起業を考えている方に向けて会社設立までの流れを解説

会社を設立したいと漠然と思っていても、何から始めたらいいのか、何を準備したらいいのかとお悩みではないですか?

今回の記事では会社設立までの流れを解説します。

会社設立の具体的な流れ

さて、本題の会社を設立するための流れを見ていきましょう。

会社設立のための準備

商号(会社名)を決める

これから新しく会社を設立するのには、まずは会社の名前である「商号」を決めていく必要があります。名前は自由につける事が可能ですが、いくつか気をつけておかなければならないポイントがあります。商号(会社名)を登記し、決定すると、次の2つの権利が発生します。

  • 商号使用権:自らの商号(会社名)を他人から妨害されずに利用することが出来る権利
  • 商号専用権:自らの商号(会社名)と誤解される恐れのある商号(会社名)を他人が不正に用いることを排除する権利

印鑑を作る

会社を設立するためには「登記手続」を行います。「登記手続」をするために提出する書類には会社の代表印を押す必要があります。

印鑑の作成には出来上がるまでに時間がかかる場合もありますので、類似商号のチェックが完了したら、すぐに作成をお願いしましょう。

設立登記の際には代表社印(法人実印)の届出義務がありますので、最低1つは必要ですが、実際には最低でも3種類の印鑑を準備しておきましょう。

  • 代表者印(法人実印):形態に規則はないようですが、一般的には直径18mmの丸印が多いようです。
  • 銀行印:銀行の口座(法人用)開設時などに使用する印鑑です。代表印より少し小さいものが一般的です。
  • 社員(角印):見積書や請求書、領収書など、代表印を押すほどの重要性はない書類に使用します。

役員報酬額を決める

役員報酬によって「法人税の納税額」が変わってきます。

法人税法ではある一定のもの以外は経費(損金)として認められていません。ですから、この経費(損金)として認められる範囲でさらに、個人の所得税や社会保険料等を総合的に判断することが重要かと思います。ちなみに、経費(損金)として認められるための支払い方法は下記の3つがあります。

→ 作業項目 A:
上の会社設立の流れに関する文章を、一字も変えずに全文もう一度書き出してもらえますか?

→ データエントリ:
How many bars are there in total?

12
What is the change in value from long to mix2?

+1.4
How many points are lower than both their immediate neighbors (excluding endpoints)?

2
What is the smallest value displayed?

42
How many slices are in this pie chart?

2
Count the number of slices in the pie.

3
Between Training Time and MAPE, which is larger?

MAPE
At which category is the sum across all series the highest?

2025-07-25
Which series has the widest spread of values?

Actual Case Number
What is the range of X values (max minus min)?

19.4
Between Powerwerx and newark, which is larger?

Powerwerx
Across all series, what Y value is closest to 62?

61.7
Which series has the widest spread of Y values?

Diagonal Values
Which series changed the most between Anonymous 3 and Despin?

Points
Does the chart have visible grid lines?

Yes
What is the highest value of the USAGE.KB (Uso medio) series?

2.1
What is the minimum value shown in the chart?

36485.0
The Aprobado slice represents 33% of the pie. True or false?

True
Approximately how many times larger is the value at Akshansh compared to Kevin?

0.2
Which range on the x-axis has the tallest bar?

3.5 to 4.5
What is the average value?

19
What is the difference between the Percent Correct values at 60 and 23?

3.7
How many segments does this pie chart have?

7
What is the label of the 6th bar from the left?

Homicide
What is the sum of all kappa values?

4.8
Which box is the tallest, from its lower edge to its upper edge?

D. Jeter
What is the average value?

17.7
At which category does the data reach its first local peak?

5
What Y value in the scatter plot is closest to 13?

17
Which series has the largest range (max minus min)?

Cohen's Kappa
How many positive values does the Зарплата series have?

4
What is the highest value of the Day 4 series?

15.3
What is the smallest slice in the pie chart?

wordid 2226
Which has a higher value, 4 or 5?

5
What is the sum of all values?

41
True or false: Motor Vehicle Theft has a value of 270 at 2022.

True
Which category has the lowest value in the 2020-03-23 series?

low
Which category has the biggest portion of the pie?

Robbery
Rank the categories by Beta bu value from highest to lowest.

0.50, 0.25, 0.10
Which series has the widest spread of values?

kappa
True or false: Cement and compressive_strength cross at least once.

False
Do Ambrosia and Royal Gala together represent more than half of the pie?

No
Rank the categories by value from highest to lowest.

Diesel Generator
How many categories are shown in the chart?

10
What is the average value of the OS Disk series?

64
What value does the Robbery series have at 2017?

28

→ 作業項目 B:
上のエントリのうち、「chart」という文字列を含む行をすべて、そのまま報告してもらえますか?大文字と小文字は区別します。

→ 作業結果 A:
起業を考えている方に向けて会社設立までの流れを解説

会社を設立したいと漠然と思っていても、何から始めたらいいのか、何を準備したらいいのかとお悩みではないですか?

今回の記事では会社設立までの流れを解説します。

会社設立の具体的な流れ

さて、本題の会社を設立するための流れを見ていきましょう。

会社設立のための準備

商号(会社名)を決める

これから新しく会社を設立するのには、まずは会社の名前である「商号」を決めていく必要があります。名前は自由につける事が可能ですが、いくつか気をつけておかなければならないポイントがあります。商号(会社名)を登記し、決定すると、次の2つの権利が発生します。

  • 商号使用権:自らの商号(会社名)を他人から妨害されずに利用することが出来る権利
  • 商号専用権:自らの商号(会社名)と誤解される恐れのある商号(会社名)を他人が不正に用いることを排除する権利

印鑑を作る

会社を設立するためには「登記手続」を行います。「登記手続」をするために提出する書類には会社の代表印を押す必要があります。

印鑑の作成には出来上がるまでに時間がかかる場合もありますので、類似商号のチェックが完了したら、すぐに作成をお願いしましょう。

設立登記の際には代表社印(法人実印)の届出義務がありますので、最低1つは必要ですが、実際には最低でも3種類の印鑑を準備しておきましょう。

  • 代表者印(法人実印):形態に規則はないようですが、一般的には直径18mmの丸印が多いようです。
  • 銀行印:銀行の口座(法人用)開設時などに使用する印鑑です。代表印より少し小さいものが一般的です。
  • 社員(角印):見積書や請求書、領収書など、代表印を押すほどの重要性はない書類に使用します。

役員報酬額を決める

役員報酬によって「法人税の納税額」が変わってきます。

法人税法ではある一定のもの以外は経費(損金)として認められていません。ですから、この経費(損金)として認められる範囲でさらに、個人の所得税や社会保険料等を総合的に判断することが重要かと思います。ちなみに、経費(損金)として認められるための支払い方法は下記の3つがあります。

→ 作業結果 B:
How many slices are in this pie chart?
Does the chart have visible grid lines?
What is the minimum value shown in the chart?
How many segments does this pie chart have?
What is the smallest slice in the pie chart?
How many categories are shown in the chart?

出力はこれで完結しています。